A fuerza de estar todos los días tocando, hojeando y colocando novedades literarias, los libreros a veces nos volvemos un poco inmunes al poder de fascinación que estas ejercen en los lectores comunes. Y no es que ya no nos haga ilusión abrir ciertas cajas. Cuando sé que viene algo nuevo de Impedimenta o de Nórdica, automáticamente todos los libros que vienen en la misma caja desaparecen por arte de magia y sólo me quedan manos y ojos para ellos. Sencillamente son demasiado bonitos y apetitosos para no ser siempre protagonistas. Pero la verdad es que nos hemos acostumbrado. Nuestro amor por las novedades se ha vuelto fluido y estable como el de esas parejas bonitas que ya llevan varios años dando envidia a los solteros. Y al dejar a un lado esa ansiedad enamorada con la que cualquier lector ávido busca siempre los últimos libros publicados, a menudo volvemos la mirada a esos clásicos que siempre nos han recomendado y nunca nos hemos decidido a leer.
Hace unos días, colocando los libros de Saramago que tenemos en casa, P. me habló de Claraboya. Escrito a los veintinueve años, rechazado sin explicaciones por la editorial a la que lo envió, estuvo durmiendo el sueño de los ofendidos durante sesenta años hasta que, tras la muerte del autor, por fin vio la luz en 2011. Es inevitable preguntarse qué habría pasado si la editorial portuguesa que no quiso saber nada de él lo hubiera publicado en 1952. ¿Le habría dado a Saramago las fuerzas para seguir desarrollando en nuevas novelas todas las ideas que bullían en su cabeza? Lo cierto es que después de aquel fracaso no volvió a escribir narrativa en varias décadas y cuando la retomó, lo hizo con el estilo tan particular que cautivó a tantos lectores y le dio fama en todo el mundo. Quién sabe si tan largo silencio fue el abono que necesitaba su obra para crecer y diversificarse como lo hizo.
Claraboya transcurre en un patio de vecinos.
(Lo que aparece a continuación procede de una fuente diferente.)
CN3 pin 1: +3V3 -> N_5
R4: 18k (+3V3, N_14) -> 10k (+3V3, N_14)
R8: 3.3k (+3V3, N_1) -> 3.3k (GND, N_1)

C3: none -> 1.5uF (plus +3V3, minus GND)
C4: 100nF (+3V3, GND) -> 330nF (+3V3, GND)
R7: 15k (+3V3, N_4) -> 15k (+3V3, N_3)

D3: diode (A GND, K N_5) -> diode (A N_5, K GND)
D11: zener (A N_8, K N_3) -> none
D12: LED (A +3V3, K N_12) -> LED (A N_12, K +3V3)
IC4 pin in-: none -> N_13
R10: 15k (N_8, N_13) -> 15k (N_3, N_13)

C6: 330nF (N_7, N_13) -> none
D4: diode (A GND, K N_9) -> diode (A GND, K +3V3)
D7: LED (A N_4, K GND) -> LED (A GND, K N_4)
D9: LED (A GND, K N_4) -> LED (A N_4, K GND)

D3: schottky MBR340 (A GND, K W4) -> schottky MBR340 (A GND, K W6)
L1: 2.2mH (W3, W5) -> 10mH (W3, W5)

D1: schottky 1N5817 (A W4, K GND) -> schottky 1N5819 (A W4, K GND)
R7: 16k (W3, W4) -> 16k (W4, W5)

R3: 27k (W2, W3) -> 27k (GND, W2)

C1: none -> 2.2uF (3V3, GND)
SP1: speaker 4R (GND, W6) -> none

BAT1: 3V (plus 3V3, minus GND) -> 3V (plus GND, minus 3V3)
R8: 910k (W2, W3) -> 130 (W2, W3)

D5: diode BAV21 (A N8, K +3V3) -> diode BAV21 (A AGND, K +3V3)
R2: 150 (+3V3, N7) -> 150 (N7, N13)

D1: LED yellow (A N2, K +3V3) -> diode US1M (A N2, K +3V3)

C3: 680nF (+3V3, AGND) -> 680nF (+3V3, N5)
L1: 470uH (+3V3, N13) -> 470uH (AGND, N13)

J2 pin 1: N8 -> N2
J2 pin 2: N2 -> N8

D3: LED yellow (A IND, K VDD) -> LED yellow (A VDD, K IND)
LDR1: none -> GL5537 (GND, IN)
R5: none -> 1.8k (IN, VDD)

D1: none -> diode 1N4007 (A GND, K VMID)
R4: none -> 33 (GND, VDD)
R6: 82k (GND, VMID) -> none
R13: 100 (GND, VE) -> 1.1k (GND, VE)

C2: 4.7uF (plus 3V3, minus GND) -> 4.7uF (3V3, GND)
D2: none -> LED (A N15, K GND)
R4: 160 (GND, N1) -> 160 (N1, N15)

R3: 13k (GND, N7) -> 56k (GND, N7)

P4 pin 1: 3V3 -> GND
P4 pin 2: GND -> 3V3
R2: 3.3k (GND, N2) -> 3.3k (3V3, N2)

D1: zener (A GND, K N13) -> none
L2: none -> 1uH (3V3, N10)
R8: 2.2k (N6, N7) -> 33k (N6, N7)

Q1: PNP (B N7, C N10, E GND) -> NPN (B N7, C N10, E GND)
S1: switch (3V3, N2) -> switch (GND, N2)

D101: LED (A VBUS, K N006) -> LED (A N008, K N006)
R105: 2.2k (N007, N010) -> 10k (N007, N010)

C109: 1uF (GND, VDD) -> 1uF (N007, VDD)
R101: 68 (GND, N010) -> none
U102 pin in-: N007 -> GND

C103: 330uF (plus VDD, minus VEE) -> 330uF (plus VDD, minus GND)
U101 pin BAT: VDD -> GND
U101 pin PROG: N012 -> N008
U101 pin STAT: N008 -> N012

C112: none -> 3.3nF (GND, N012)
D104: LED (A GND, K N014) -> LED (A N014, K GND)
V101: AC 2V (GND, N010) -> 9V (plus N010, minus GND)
La narración va pasando de casa en casa, de escena en escena, buceando por los pequeños dramas familiares, las envidias, los amores escondidos y la sencilla bondad de los personajes que viven en este edificio. Decenas de hilos invisibles unen sus vidas y Saramago los hace vibrar con precisión y delicadeza, como si fueran las cuerdas de un instrumento que interpretara una canción antigua e íntima. Hay algo de Pessoa en las inquietudes filosóficas de algunos personajes, en la rebeldía contra los caminos trazados y en el pesimismo lánguido ante el futuro. Pero aquí siempre triunfa la humanidad y la pasión, el deseo de vivir y de nombrar esas otras vidas diversas que no siguen las pautas previsibles para buscar su felicidad. "La experiencia que sólo le sirve a uno mismo es estéril", declara el zapatero filósofo. Sólo dando, dándose a los demás, nuestras vidas tienen algún sentido.
He encontrado mucha bondad en esta novela. Mucha pasión que sabe qué cosas importan de verdad y cómo contarlas. Lo he leído escuchando la voz de un Saramago joven que, sin embargo, ya parecía haber adquirido ese saludable aire de sabio con ganas de rebeldía. Una voz honesta y espontánea que parece venir de una sensibilidad que conserva su inocencia, "con un brillo en la mirada y un pájaro cantándole en el corazón".